İslamiyet’in doğmasından kısa bir süre sonra, İslam orduları İran’ın kontrolündeki topraklardan Irak üzerinden Harran’a kadar ilerlemeye başladı. 637 yılında, İslam orduları Dicle’nin kıyısındaki Qadisiye kentini Sasanilerden aldıktan sonra Cizre üzerinden Harran’a ulaştı ve oradan Diyarbakır’a kadar uzanan Medya topraklarının kapılarını İslamiyet’e açtı. Bu süreçte, Arap orduları İran’ın mağlubiyetinden sonra Dicle boyunca kuzeye ilerleyerek Harran’a kadar ulaştılar. Kürt şehirlerinin büyük çoğunluğu, ya savaş yoluyla ya da İslamiyet’i gönüllü kabul eden halkların rızasıyla Arapların eline geçti.
İslamiyet’ten önce Kürtler arasında yaygın olan inanç Zerdüştlüktü. Milattan önce 600’lü yıllarda Zerdüşt’ün öğretileri altında özgün bir kültür geliştiren Kürtler, bu kültürün etkilerini edebi eserlerinde de yansıttılar.
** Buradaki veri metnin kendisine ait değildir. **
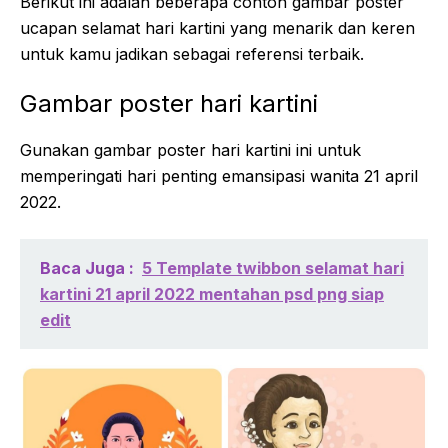
Berikut ini adalah beberapa contoh gambar poster
ucapan selamat hari kartini yang menarik dan keren
untuk kamu jadikan sebagai referensi terbaik.
Gambar poster hari kartini
Gunakan gambar poster hari kartini ini untuk
memperingati hari penting emansipasi wanita 21 april
2022.
Baca Juga :
5 Template twibbon selamat hari
kartini 21 april 2022 mentahan psd png siap
edit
Zerdüştlüğün kutsal kitabı olarak bilinen Avesta ya da Zend-Avesta, Zerdüşt peygamberin öğretilerini içerir. Bazı kaynaklara göre, bu kutsal kitap milattan önce 600’lü yıllarda, Hint-Avrupa dillerini konuşan Ari halklarının yaşadığı bölgelerde gelişmiştir. Ari halklar, Hindistan’dan Batı Avrupa’ya kadar uzanan bölgede yaşayan, dilsel ve kültürel benzerlikleri olan toplulukları ifade eder. Dört büyük kutsal kitap ile Avesta arasında önemli benzerlikler olduğu belirtilmektedir. Zerdüşt peygamber, insan odaklı bir felsefe sunmuş; iyiliği kötülüğe, aydınlığı karanlığa ve barışı şiddete karşı savunmuştur. Ayrıca, inananlarına yoksulluğu ortadan kaldırmak için mücadele etmeleri gerektiğini öğütlemiştir.
Zerdüşt’ün bu insancıl yaklaşımı Kürt kültürünün temellerini oluşturmuş, ancak Zerdüştlüğün zayıflamasıyla Kürtler önce Yezidiliği, daha sonra da İslamiyet’i benimsemişlerdir. Kürtler arasında İslamiyet’in kabulü, aynı zamanda Kürt edebiyatının sözlü gelenekten yazılı metinlere geçişini de başlatmıştır. İslamiyet öncesi döneme ait yazılı Kürtçe metinlere günümüzde ulaşmak mümkün değildir. Ancak, 1950 yılında İngiliz arkeologların İran’ın Hewreman kentindeki bir kazıda ortaya çıkardığı bir lahit, bu döneme ait yazılı bir eseri gün yüzüne çıkarmıştır. Bugün Londra’da korunan bu lahitte, Borazboz adında bir Kürt şairin “Bi Hevre” adlı şiiri bulunmaktadır. Hewremanlı olan Borazboz’un yaşamı hakkında fazla bilgi olmasa da, mezar taşına Kürtçe yazdırdığı bu şiir, eşine olan sevgisini ifade eden ilk Kürtçe yazılı metin olarak kabul edilmektedir. Borazboz, Kürt edebiyatının ilk yazılı örneğiyle tarihe geçen bir isimdir.